Well, he tells me, I have a few trans friends at Goucher and I’m just not comfortable around them.
Good, good. Don’t hold back.
I try to explain that it’s not like Tootsie. That girl mode entails things like yoga pants, long skirts, clogs. Nothing outrageous. He doesn’t need to see me in girl mode. I’m still mostly in boy mode anyway, etc, etc. etc.
By now, we’ve been in the garage for a while, and I realize we should probably be driving home. We continue our conversation in the car, but this is not going at all how I had envisioned.
That said, I genuinely appreciate his honesty. And I’m sure he’ll come around. Right?
Empathy. Hugs. Just give it time.
We make a pit stop at the mall on the way home because the padding on my glasses broke off earlier in the day. We walk by a slew of women’s clothing stores, and I point out blouses and leggings that I might wear — again, nothing too showy. Nothing too age inappropriate.
He seems to start to get it, but there’s still a palpable distance between us.
We finally get home in time to pick up my youngest from work at the movie theater, and after a late dinner and an episode of Doctor Who, I find myself absolutely exhausted and emotionally spent.

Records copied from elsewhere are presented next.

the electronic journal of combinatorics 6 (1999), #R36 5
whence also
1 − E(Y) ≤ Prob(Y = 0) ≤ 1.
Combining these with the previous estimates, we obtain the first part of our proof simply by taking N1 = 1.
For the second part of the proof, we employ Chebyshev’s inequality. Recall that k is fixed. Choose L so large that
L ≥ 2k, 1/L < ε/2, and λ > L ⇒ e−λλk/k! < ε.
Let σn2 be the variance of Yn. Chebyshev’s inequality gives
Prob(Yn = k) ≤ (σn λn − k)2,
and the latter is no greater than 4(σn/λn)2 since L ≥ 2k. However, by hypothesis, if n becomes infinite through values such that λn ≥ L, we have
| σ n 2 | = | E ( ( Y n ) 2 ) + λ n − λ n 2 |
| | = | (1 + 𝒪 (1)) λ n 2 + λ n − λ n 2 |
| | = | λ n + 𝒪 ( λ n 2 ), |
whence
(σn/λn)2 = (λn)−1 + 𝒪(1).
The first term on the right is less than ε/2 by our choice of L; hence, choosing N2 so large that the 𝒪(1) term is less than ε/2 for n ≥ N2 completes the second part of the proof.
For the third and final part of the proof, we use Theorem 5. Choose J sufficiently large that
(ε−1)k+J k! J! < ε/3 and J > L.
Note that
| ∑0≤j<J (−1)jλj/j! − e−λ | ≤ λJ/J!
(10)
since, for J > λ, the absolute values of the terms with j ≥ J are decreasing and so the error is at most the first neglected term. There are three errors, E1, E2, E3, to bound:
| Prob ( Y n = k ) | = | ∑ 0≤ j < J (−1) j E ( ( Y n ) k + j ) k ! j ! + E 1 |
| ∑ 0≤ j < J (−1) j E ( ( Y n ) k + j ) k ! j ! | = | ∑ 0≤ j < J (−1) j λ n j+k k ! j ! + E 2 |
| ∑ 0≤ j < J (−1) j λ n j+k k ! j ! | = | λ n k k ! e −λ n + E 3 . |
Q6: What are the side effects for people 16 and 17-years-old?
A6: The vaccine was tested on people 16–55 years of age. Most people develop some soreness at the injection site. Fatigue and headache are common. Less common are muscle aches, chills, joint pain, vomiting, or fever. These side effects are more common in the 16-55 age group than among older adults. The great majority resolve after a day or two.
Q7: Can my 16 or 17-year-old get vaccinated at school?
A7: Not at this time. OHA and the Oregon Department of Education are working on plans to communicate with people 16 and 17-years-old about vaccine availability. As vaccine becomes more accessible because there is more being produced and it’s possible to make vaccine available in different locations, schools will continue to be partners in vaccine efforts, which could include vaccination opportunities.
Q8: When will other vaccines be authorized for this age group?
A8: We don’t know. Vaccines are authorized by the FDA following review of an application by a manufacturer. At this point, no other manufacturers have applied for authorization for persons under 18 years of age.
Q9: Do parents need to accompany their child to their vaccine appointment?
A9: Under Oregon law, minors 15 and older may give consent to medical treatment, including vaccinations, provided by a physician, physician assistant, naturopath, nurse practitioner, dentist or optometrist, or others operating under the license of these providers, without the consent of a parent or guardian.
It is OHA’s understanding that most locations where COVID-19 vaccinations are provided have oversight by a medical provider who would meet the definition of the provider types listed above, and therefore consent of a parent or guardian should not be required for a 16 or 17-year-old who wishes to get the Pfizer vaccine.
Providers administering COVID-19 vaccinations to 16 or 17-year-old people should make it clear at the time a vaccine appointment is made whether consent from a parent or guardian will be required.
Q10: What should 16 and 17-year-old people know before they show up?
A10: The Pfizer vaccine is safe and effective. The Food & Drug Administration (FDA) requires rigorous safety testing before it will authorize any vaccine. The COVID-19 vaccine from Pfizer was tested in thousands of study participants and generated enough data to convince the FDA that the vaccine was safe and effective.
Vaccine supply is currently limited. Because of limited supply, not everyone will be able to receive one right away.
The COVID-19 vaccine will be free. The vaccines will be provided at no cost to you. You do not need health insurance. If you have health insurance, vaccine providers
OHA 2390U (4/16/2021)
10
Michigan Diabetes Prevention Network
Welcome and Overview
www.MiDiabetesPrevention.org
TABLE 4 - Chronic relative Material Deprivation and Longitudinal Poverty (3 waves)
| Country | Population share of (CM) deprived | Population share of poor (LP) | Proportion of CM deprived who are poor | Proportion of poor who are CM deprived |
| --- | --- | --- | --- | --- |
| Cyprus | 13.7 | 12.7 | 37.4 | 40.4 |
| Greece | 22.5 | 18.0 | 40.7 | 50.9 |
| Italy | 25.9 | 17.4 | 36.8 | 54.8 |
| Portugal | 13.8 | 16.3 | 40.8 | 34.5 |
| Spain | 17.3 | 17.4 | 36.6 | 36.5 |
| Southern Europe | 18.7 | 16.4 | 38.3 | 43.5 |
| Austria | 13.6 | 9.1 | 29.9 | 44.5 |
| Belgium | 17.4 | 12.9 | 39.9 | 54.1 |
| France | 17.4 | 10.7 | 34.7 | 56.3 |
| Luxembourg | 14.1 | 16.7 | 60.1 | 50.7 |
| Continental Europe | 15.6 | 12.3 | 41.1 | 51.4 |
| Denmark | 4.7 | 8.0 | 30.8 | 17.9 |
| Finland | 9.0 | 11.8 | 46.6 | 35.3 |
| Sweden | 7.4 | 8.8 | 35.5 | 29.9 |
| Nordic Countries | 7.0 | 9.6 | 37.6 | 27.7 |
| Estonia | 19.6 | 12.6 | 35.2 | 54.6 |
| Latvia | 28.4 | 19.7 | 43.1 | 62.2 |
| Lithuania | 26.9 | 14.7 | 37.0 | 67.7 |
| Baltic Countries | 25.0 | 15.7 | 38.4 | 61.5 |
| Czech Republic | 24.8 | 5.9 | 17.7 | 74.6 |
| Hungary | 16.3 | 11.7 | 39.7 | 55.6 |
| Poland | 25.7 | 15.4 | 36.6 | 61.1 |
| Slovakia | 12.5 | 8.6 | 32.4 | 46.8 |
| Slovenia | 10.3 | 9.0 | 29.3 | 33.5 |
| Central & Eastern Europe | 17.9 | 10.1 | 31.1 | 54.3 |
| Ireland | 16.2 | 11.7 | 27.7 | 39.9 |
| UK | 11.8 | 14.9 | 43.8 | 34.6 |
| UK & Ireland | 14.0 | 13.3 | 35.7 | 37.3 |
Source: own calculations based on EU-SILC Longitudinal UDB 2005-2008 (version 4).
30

I tell the boys I’m beat, and head up to my bedroom, explaining they should spend some time catching up. Brother-to-brother time. And that gives me go-upstairs-and-try-not-to-lose-it time.
I close the door of my bedroom behind me and tell myself, hold it together. Give him time. And for god’s sake, get some sleep.
I crawl into bed, close my eyes and wait to see what tomorrow will bring.